SEATTLE -- Seattle Mariners manager Lou Piniella knows all the numbers. The Orioles dominated the season series. They were undefeated in three regular-season games against Randy Johnson. They finished the season with the American League's best record.

He doesn't seem worried.

"Baltimore has a real good ballclub," he said. "We look forward to the challenge."

And why not? The Mariners finished the regular season on an emotional high. Outfielder Ken Griffey had six home runs in the last 11 games and hit his 56th of the year on the same day that Johnson recorded his 2,000th career strikeout and became the first pitcher in Mariners history to win 20 games. It is a good time to be a baseball fan in Seattle.

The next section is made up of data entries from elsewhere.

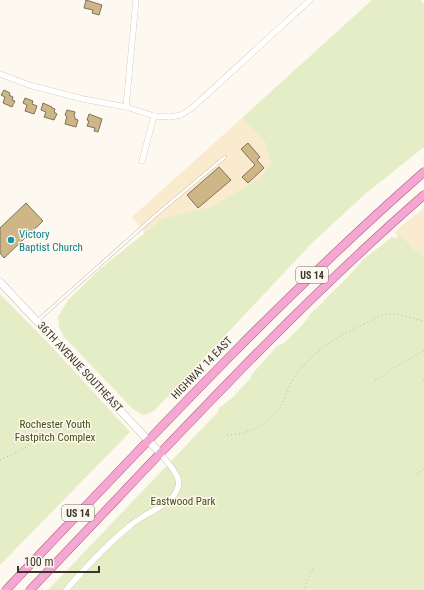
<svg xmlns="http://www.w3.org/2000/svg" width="424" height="590" font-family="'Roboto Condensed',sans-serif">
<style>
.built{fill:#fbebce}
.green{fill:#e5edc7}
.building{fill:#cfb686;stroke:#7d735f}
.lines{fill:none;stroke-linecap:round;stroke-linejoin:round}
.service-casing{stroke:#c3b8a3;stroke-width:3.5}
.minor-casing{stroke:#c3b8a3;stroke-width:6}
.tertiary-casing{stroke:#c3b8a3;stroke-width:8}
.primary-casing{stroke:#ad5983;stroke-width:9}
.path{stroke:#beb9b1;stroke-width:1;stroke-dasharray:1 3;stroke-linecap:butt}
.service{stroke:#fff;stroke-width:2.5}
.minor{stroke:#fff;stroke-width:5.5}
.tertiary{stroke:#fff;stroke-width:7}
.primary{stroke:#f4a7d1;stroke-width:8}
.culture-dot{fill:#0f9aa8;stroke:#fdf8f0;stroke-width:1.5}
.labels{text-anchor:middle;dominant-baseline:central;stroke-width:3;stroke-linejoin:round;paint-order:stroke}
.shield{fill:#fdf8f0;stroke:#747067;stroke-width:1}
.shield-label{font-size:10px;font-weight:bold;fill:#39352c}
.culture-label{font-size:11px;fill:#0d838f;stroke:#fdf8f0;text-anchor:start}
.street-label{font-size:11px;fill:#39352c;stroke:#fdf8f0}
.park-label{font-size:11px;fill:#454d13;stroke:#fdf8f0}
</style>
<rect width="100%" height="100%" fill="#fdf8f0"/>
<g class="built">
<polygon points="242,118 265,142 271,163 259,179 211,207 188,212 162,219 145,233 132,217"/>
<polygon points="424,208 424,266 394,232"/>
</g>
<g class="green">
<polygon points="372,0 421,0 424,4 424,147 365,194 312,243 155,410 150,413 143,415 133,409 64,337 59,327 58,317 68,300 100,269 162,219 188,212 211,207 259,179 271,163 265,142 242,118"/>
<polygon points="400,234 414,250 419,252 424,257 424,590 48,590 218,412 219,408 233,397 250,379 253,373 277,346 285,342 305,322 311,313 322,303 328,296 345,280 364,259 392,237 396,238"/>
<polygon points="0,294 52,347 130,432 0,565"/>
</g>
<g class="building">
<polygon points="86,0 102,5 99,15 92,13 93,10 84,8"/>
<polygon points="4,90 10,93 9,95 13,97 12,100 15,101 12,107 3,103 5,97 1,95"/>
<polygon points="25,98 33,101 32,104 37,106 34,114 25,111 27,105 23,103"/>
<polygon points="43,103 52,107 52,108 55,109 54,112 57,114 54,120 44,117 46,112 41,110"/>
<polygon points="67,110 75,112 74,116 75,117 75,119 78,120 76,127 65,124 67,116 65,115"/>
<polygon points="89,114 102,119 98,132 94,131 95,128 87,126 89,121 87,120"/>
<polygon points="248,143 260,157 257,160 264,168 248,183 242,177 255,165 241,149"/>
<polygon points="219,167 231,180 198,208 187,195"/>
<polygon points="26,203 43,221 4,258 0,253 0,228"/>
</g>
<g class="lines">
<defs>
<polyline id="service" points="37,321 157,214 225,157"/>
<g id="minor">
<polyline points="0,74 29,85 83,99 126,107 154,116 170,117 181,115 192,108 310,0"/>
<polyline points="126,107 136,0"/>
<polyline points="142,161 154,116"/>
<path d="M66,590C86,567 107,544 131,525C137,520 143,517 149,513C160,507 175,500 178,487C182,476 166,461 160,453"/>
</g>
<polyline id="tertiary" points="0,282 160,453"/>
<g id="primary">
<path d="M6,590C142,447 276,302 424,172"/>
<path d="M30,590C159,456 284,317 424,195"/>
</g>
</defs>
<use href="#service" class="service-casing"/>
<use href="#minor" class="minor-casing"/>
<use href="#tertiary" class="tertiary-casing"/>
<use href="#primary" class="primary-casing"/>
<g class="path">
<polyline points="375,381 383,376 392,369 424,351"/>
<polyline points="423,381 424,380"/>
<path d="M227,435C250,435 272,423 282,403C287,393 290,382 297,373C308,359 328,342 344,334C350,330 357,328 363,325C372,320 380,315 391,314C402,314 413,319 424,321"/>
<path d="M0,460C11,455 26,450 33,440C36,436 36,431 40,427"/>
<polyline points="417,474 424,469"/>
<polyline points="305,588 307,580 314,567"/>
</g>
<use href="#service" class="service"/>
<use href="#minor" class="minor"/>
<use href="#tertiary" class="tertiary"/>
<use href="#primary" class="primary"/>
</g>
<circle class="culture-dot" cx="11" cy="240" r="4"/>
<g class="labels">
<g class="shield">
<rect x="296" y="267" width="32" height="16" rx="3"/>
<rect x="62" y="505" width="32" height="16" rx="3"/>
</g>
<g class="shield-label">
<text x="312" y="275">US 14</text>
<text x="78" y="513">US 14</text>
</g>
<g class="culture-label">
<text x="19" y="234">Victory<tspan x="19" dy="13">Baptist Church</tspan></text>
</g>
<g class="street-label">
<text transform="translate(80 367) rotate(47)">36TH AVENUE SOUTHEAST</text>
<text transform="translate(202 368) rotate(-46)">HIGHWAY 14 EAST</text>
</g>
<g class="park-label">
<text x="55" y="424">Rochester Youth<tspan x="55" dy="13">Fastpitch Complex</tspan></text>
<text x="183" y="501">Eastwood Park</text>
</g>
</g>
<path d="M18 566v6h81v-6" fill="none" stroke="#39352c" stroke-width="2"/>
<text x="24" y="566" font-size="12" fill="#39352c" stroke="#fdf8f0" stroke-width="3" paint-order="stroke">100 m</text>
</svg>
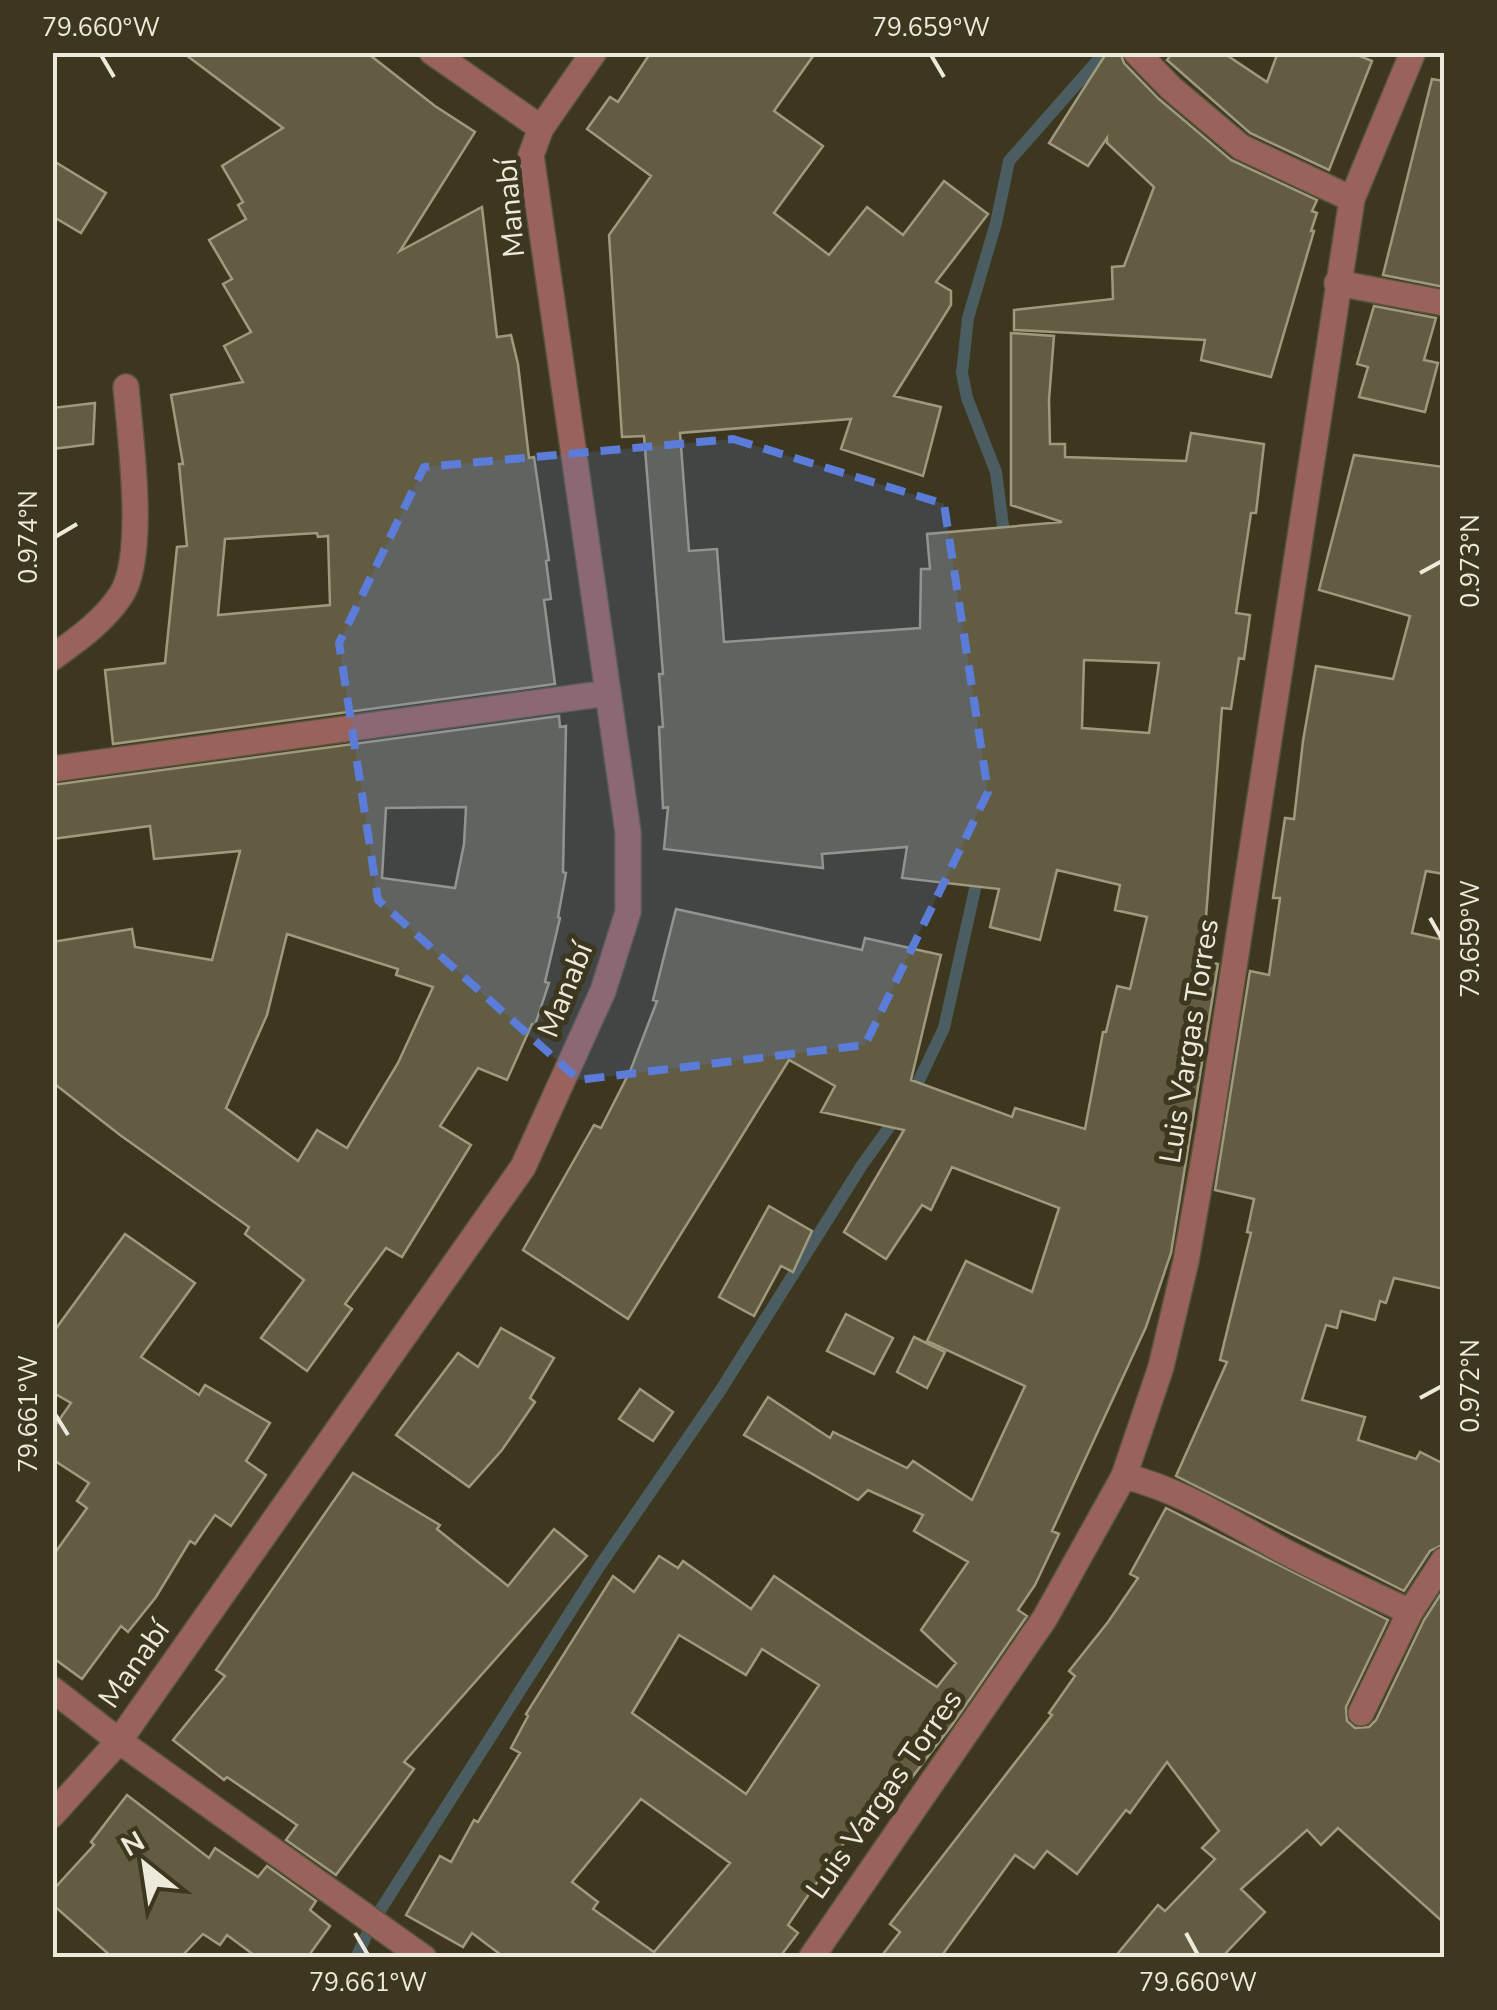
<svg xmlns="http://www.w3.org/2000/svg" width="1497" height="2010" font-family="'Nunito Sans',sans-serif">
<rect width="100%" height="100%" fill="#3c371e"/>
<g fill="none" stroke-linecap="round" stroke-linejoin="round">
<!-- stream -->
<g stroke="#4b5d60" stroke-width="12">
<polyline points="1005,541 996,472 967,398 962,373 968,318 996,223 1009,161 1105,52"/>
<polyline points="912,1095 944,1028 979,871"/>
<polyline points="356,1958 372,1923 599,1567 720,1391 862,1165 898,1115"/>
</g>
</g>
<!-- building -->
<g fill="#625d42" stroke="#9f9a7d" stroke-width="2.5" fill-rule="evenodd">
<path d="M182 52H366L435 106 475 132 400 251 482 207 497 337 511 335 518 364 529 458 534 457 549 560 546 561 551 599 544 600 555 684 113 744 105 670 165 663 177 547 187 546 179 464H183L171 395 243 382 224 346 251 332 223 284 232 279 209 240 246 219 238 205 243 202 222 166 283 128ZM317 533 318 537 328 536 330 605 218 615 225 539Z"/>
<path d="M651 52H816L774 111 823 146 774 213 829 255 867 207 903 235 944 181 988 214 936 282 951 291V305L894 396 941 407 923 476 841 449 851 419 680 433 689 551 717 549 724 642 920 628 921 569H930L927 534 1062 522 1011 505V333L1054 336 1049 400 1050 444H1065V457L1186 461 1191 433 1264 444 1256 513H1251L1236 613 1250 615 1244 659 1239 658 1231 709 1222 708 1206 917 1198 959 1218 964 1171 1253 1146 1327 1052 1531 1059 1534 1035 1585 1018 1610 1027 1616 952 1725 887 1810 879 1804 861 1832 854 1828 788 1925 798 1933 779 1958H505L472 1933 463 1947 406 1915 440 1856 451 1862 474 1820 478 1822 520 1753 511 1748 528 1716 526 1714 613 1576 634 1592 659 1556 678 1568 683 1561 751 1609 774 1576 937 1687 956 1663 921 1630 968 1562 914 1531 923 1515 868 1490 858 1500 744 1435 768 1397 830 1438 833 1432 907 1468 913 1461 972 1500 1025 1386 927 1341 966 1261 1032 1292 1059 1208 952 1167 931 1210 922 1205 886 1259 844 1232 904 1130 821 1112 835 1086 789 1060 628 1319 523 1250 594 1125 601 1128 631 1069 657 1001 653 1000 676 909 862 950 865 938 941 955 911 1080 1012 1117 1015 1108 1085 1129 1103 1032H1106L1117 986 1130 989 1147 917 1115 910 1120 885 1057 870 1040 940 990 927 999 889 902 878 907 847 822 854 823 868 664 849 668 807 663 808 659 727H663L659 674H663L644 436 622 437 609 235 651 176 587 129 610 97 618 102ZM1084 660 1159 663 1149 733 1082 728ZM679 1635 746 1675 762 1649 819 1685 746 1794 632 1713ZM641 1799 730 1863 654 1952 593 1909 598 1902 572 1882Z"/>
<polygon points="1107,52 1120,52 1124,63 1159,99 1231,160 1317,200 1312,211 1317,213 1311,231 1314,231 1271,377 1201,360 1205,340 1014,330 1014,310 1113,299 1112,267 1124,266 1154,187 1107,143 1107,138 1088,166 1049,143"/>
<polygon points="1173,52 1222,52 1267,82 1278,52 1350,52 1372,61 1329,170 1250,133 1167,60"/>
<polygon points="1432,79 1444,81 1444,287 1383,275"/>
<polygon points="52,160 106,193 81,233 52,216"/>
<polygon points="1374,306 1436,318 1424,360 1438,363 1425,412 1359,397 1368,367 1357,364"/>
<polygon points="95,403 93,444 52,449 52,408"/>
<polygon points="1354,455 1444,467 1444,874 1426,871 1412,933 1444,940 1444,1289 1394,1278 1386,1303 1380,1301 1375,1320 1341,1311 1337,1328 1326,1325 1302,1400 1365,1417 1358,1440 1416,1459 1420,1452 1444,1464 1444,1544 1430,1551 1404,1591 1176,1476 1227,1362 1220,1360 1251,1233 1247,1232 1254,1199 1215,1190 1250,971 1269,975 1280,898 1273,898 1285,818 1294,819 1303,741 1316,666 1393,679 1410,616 1319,590"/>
<path d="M559 716 560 727 566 726 563 872 566 873 558 917 560 918 545 982 549 983 535 1025 532 1024 507 1080 478 1068 440 1126 471 1145 402 1257 386 1248 345 1304 352 1309 307 1371 261 1338 304 1280 245 1234 249 1227 120 1135 52 1082V942L132 929 135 947 212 960 240 851 154 859 150 826 52 839V785ZM466 807 464 844 455 888 382 878 386 808ZM287 934 398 969 396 975 433 987 398 1063 347 1148 317 1130 298 1161 226 1108 267 1015Z"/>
<polygon points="769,1206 812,1231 793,1272 781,1266 754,1316 719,1297"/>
<polygon points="125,1234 195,1283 141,1357 199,1395 205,1385 270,1423 246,1461 266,1475 231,1526 215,1515 195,1544 190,1541 156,1597 128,1632 121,1626 82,1679 52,1657 52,1557 87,1508 77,1501 89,1483 52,1459 52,1430 71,1403 52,1392 52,1334"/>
<polygon points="846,1314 893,1338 874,1374 827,1351"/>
<polygon points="501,1328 554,1358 530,1398 535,1402 502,1450 469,1487 396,1435 458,1353 478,1367"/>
<polygon points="914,1337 945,1352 927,1388 897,1372"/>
<polygon points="640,1389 673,1412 653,1441 619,1419"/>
<polygon points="353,1473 440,1525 437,1529 508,1586 554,1529 587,1556 404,1762 414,1769 336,1875 286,1840 297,1825 227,1777 224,1780 173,1740 225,1676 216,1670"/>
<polygon points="1166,1508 1388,1620 1346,1707 1347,1721 1355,1728 1369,1727 1376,1720 1424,1620 1444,1589 1444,1923 1338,1828 1321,1845 1307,1830 1241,1889 1265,1912 1221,1958 1114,1958 1158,1905 1165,1911 1215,1859 1202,1848 1219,1831 1167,1762 1130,1813 1126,1810 1077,1874 1047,1851 1034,1868 1015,1855 940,1958 880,1958 900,1932 890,1924 1052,1715 1049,1713 1075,1676 1069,1671 1108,1622 1138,1578 1130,1574"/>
<polygon points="127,1795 209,1858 215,1848 258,1877 267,1866 316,1901 310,1910 330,1926 307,1958 258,1958 227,1935 220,1945 203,1934 180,1958 113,1958 52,1904 52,1891 94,1845 91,1842"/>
</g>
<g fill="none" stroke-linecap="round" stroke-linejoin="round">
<!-- minor casing -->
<g stroke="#58543c" stroke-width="28">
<g id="minor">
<polyline points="432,52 541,128"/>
<polyline points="1136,52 1171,88 1241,147 1352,199"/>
<polyline points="1337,283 1444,303"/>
<path d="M52 658C77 640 104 621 121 595 147 555 130 436 126 387"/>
<polyline points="52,769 608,693"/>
<path d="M1124 1476C1178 1489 1229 1521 1278 1548 1321 1571 1366 1591 1410 1612"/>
<polyline points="52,1689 119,1741 424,1958"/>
<polyline points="1361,1713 1410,1612 1444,1560"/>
<polyline points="52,1815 119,1741 523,1167 603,991 628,912 628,832 531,155 541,128 594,52"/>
<polyline points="811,1958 1045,1618 1124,1476 1161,1367 1186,1261 1209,1130 1352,199 1413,52"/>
</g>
</g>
<!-- minor -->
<use href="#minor" stroke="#99635c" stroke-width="25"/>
</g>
<!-- marked area -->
<path fill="#5b7dd9" fill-opacity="0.2" stroke="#5b7dd9" stroke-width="8" stroke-dasharray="20 12" stroke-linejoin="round" d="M733 439 944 504 988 792 865 1045 579 1080 378 900 339 643 424 467Z"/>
<!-- ticks -->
<path fill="none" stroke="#edeadb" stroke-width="4" d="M101 55 114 77M931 55 944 77M55 537 77 524M1420 573 1442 561M1430 918 1442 939M1420 1398 1442 1386M55 1414 68 1435M355 1933 368 1955M1186 1933 1198 1955"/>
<g text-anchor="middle" stroke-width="10" stroke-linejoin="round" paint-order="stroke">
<!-- street labels -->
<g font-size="30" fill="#edeadb" stroke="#3c371e">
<text transform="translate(510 208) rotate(-95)" y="10">Manabí</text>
<text transform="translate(565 990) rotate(-68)" y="10">Manabí</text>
<text transform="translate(1189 1041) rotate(-81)" y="10">Luis Vargas Torres</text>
<text transform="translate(134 1664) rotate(-55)" y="10">Manabí</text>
<text transform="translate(884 1794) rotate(-55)" y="10">Luis Vargas Torres</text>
</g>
</g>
<!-- border -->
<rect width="1497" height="2010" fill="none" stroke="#3c371e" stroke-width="110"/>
<!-- north arrow -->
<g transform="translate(145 1865) rotate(330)" stroke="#3c371e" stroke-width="8" paint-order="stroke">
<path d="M0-8L18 38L0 25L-18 38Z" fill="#edeadb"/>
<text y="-15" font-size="28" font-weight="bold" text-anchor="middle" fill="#edeadb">N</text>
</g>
<rect x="55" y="55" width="1387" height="1900" fill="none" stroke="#edeadb" stroke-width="4"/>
<g font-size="25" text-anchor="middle" fill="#edeadb">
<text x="101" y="36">79.660°W</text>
<text x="931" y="36">79.659°W</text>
<text transform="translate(28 537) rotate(-90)" y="9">0.974°N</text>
<text transform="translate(1470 561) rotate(-90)" y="9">0.973°N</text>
<text transform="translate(1470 939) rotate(-90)" y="9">79.659°W</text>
<text transform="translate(1470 1386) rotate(-90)" y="9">0.972°N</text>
<text transform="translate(28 1414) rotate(-90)" y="9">79.661°W</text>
<text x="368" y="1991">79.661°W</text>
<text x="1198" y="1991">79.660°W</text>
</g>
</svg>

There was a time earlier this year when the Orioles would have been considered a prohibitive favorite in a best-of-five series in which they supposedly have the home-field advantage, but they tailed off at the end of the season and arrived in the Pacific Northwest earlier this week with seemingly little momentum.

The Mariners appear to be in position to take quick control of the short Division Series, but here are the five things that have to happen if they are to advance to the AL Championship Series:

1. Johnson has to get revenge.

The Big Unit faced the Orioles three times in the regular season and did not record a victory, instead suffering two losses and a no-decision to drop his career record against them to 3-7.

Nevertheless, the possibility that he could pitch the first and last games of a closely contested series appears to be a huge advantage for the Mariners. Remember, the guy is a combined 43-6 the past three years and was a fierce postseason pitcher during the Division Series in 1995.

2. The offense must keep rolling.

The Mariners' offense must guard against a false sense of security after facing the AL's worst pitching staff for seven of their last nine games of the regular season. The Oakland Athletics were the first team to allow opposing hitters to bat a combined .300 all season since 1939.

That might not turn out to be such a bad thing, however. The Mariners enter the Division Series with their offensive lineup very much in tune, while the Orioles have spent much of the past two months trying to recapture their offensive chemistry.

3. Somebody has to spell relief.

The Mariners' bullpen was such a problem in the first half that the club paid dearly in young talent to acquire three pitchers in a pair of July 31 deals. Since the arrival of Heathcliff Slocumb, Mike Timlin and Paul Spoljaric, the bullpen crisis has passed, but there still is no one out there who hasn't struggled badly at some point this season.

Slocumb has emerged as the full-time closer and has succeeded in 10 of his 11 save opportunities in Seattle, but his reputation as a big-game pitcher is yet to be made, and his 0-9 record and 5.16 ERA have to be cause for concern -- especially when his Orioles counterpart, Randy Myers, is a playoff-hardened veteran who just completed one of his best seasons.

4. Griffey needs to stay in the spotlight.

Center fielder Griffey is coming off one of the best offensive seasons of all time, but he has to start over in the postseason. History says he will show up in his hitting shoes, but his regular-season performance built to a climax during the past couple of weeks, so it remains to be seen whether he can maintain that edge.

5. The Mariners need to make the most of their home-field "disadvantage."

The Kingdome can be intimidating when it's packed with screaming Mariners maniacs, but the Orioles made themselves at home during the regular season, winning four of the five games they played in Seattle.

There has been a lot of talk about the inverse home-field advantage created by the two-on-the-road, three-at-home format, and the Mariners are in position to exploit it with Johnson pitching the opener and 17-game winner Jamie Moyer in Game 2.